Shabbir Ahmad alias Salahuddin of Gandhwar in Madhubani district is “sharp, soft-spoken and extremely e-savvy”, additional director-general Brij Lal said.

The claim followed the arrest of six alleged Lashkar-e-Toiba activists from bus stands in Rampur and Lucknow this morning while they were about to leave for Mumbai, apparently to strike at India’s financial hub.

“The module had plans to attack the Bombay Stock Exchange and Churchgate area and another CRPF camp near Bareilly,” Uttar Pradesh police chief Vikram Singh said.

Officers said Shabbir, a farmer’s son, had joined a Bachelor of Business Administration course in Bangalore’s Presidency College in 2001 after passing his plus-two exam. But he dropped out the following year to join Lashkar, they said.

Two of his aides — Baba alias Jung Bahadur, 47, and Mohammad Sharief, 25 — are Rampur residents and helped carry out the pre-dawn attack last January 1 that killed seven jawans at one of India’s biggest paramilitary camps.

The other three arrested suspects — all Pakistan-based suicide attackers — carried out the actual operation, the police said.

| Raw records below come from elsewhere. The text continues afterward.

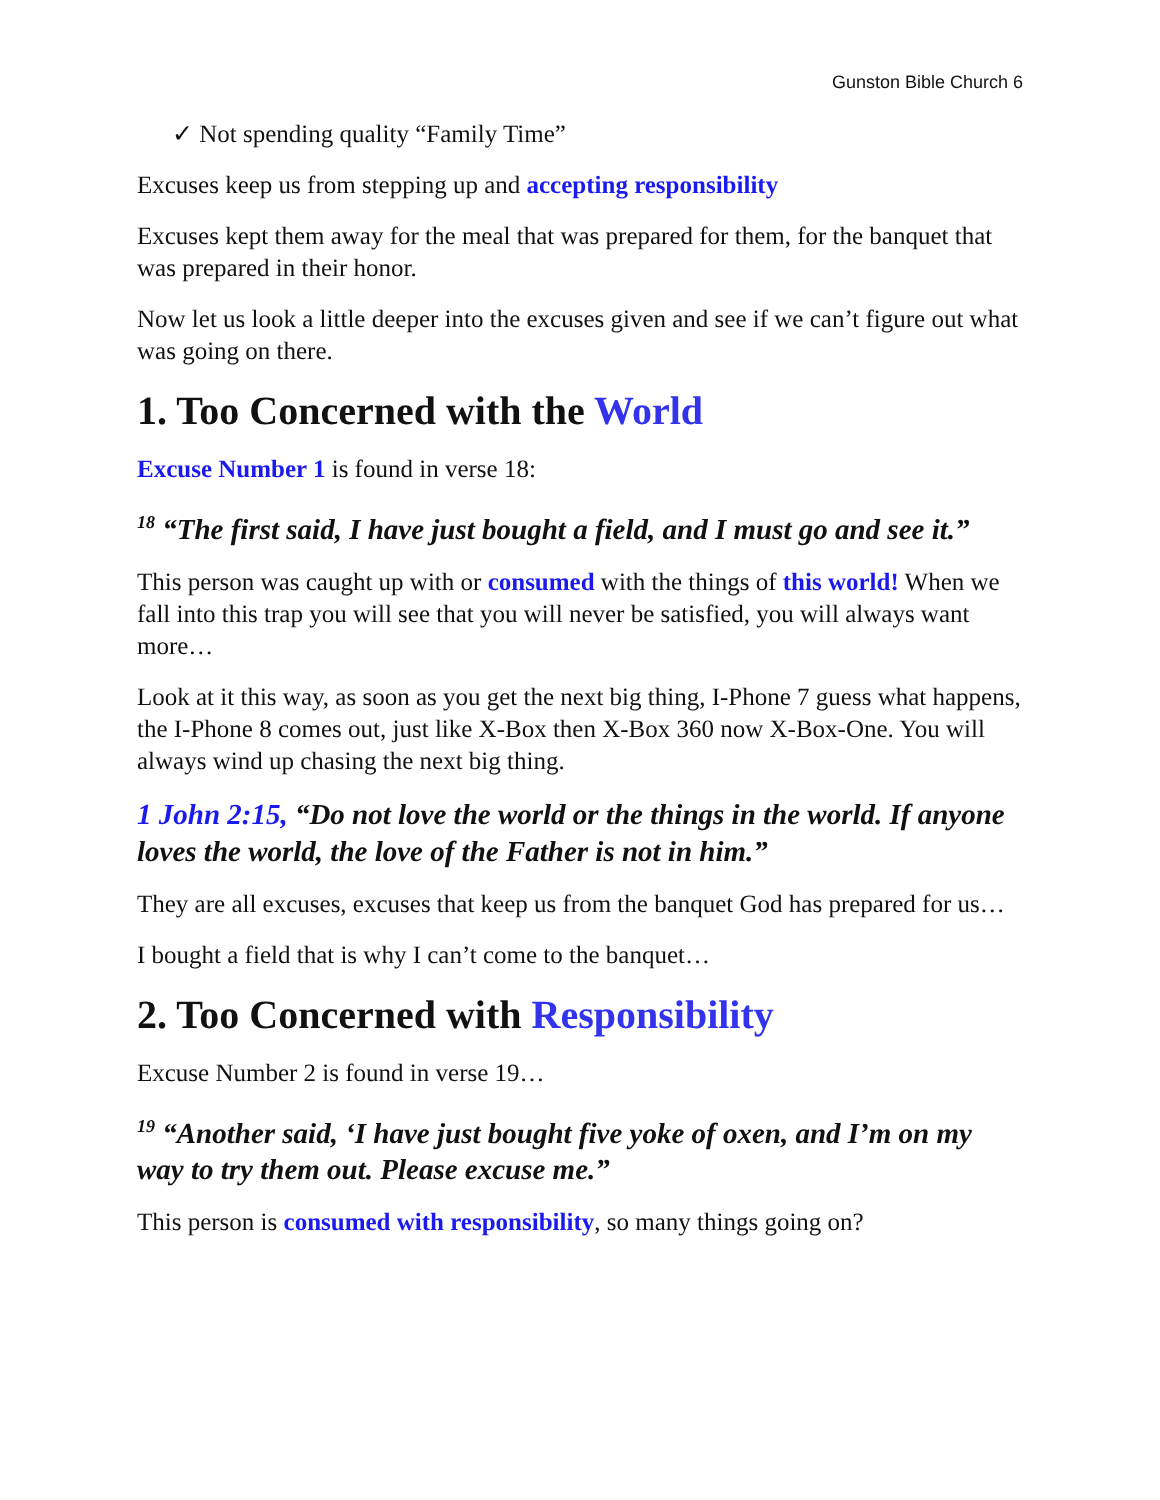Gunston Bible Church 6
✓ Not spending quality “Family Time”
Excuses keep us from stepping up and accepting responsibility
Excuses kept them away for the meal that was prepared for them, for the banquet that was prepared in their honor.
Now let us look a little deeper into the excuses given and see if we can’t figure out what was going on there.
1. Too Concerned with the World
Excuse Number 1 is found in verse 18:
<sup>18</sup> “The first said, I have just bought a field, and I must go and see it.”
This person was caught up with or consumed with the things of this world! When we fall into this trap you will see that you will never be satisfied, you will always want more…
Look at it this way, as soon as you get the next big thing, I-Phone 7 guess what happens, the I-Phone 8 comes out, just like X-Box then X-Box 360 now X-Box-One. You will always wind up chasing the next big thing.
1 John 2:15, “Do not love the world or the things in the world. If anyone loves the world, the love of the Father is not in him.”
They are all excuses, excuses that keep us from the banquet God has prepared for us…
I bought a field that is why I can’t come to the banquet…
2. Too Concerned with Responsibility
Excuse Number 2 is found in verse 19…
<sup>19</sup> “Another said, ‘I have just bought five yoke of oxen, and I’m on my way to try them out. Please excuse me.”
This person is consumed with responsibility, so many things going on?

One of them, Abu Jar alias Amar Singh alias Mohammad Buta, 20, of Gujranwala, told reporters: “We went to the CRPF camp to kill or be killed. We won the battle by succeeding in running away after the attack.”

His comrades are Abbu Jarar alias Fahim Ahmad Ansari, 21, of Rawalpindi and Abbu Sama, 22, of Bhimbar in Pakistan-occupied Kashmir.

Officers said Shabbir was one of the two militants who killed a Delhi IIT professor and injured four delegates during a seminar at the IISc, Bangalore, on December 28, 2005.

Shabbir had come in touch with Lashkar activists during his visits home from his Bangalore college, ADG Lal said. “He travelled to Pakistan for four months’ militant training. After his return, he formed the militant module.”

Lashkar then sent a militant from Nepal — identified by Karnataka police as Abu Hamza — for the Bangalore attack, Lal said. Shabbir, familiar with the city, rented a house there and organised the logistics.

The Karnataka police said Hamza fired the shots outside an IISc auditorium and Shabbir probably threw a grenade that didn’t explode. Both escaped to Pakistan.

The Rampur attack was planned after Shabbir’s return.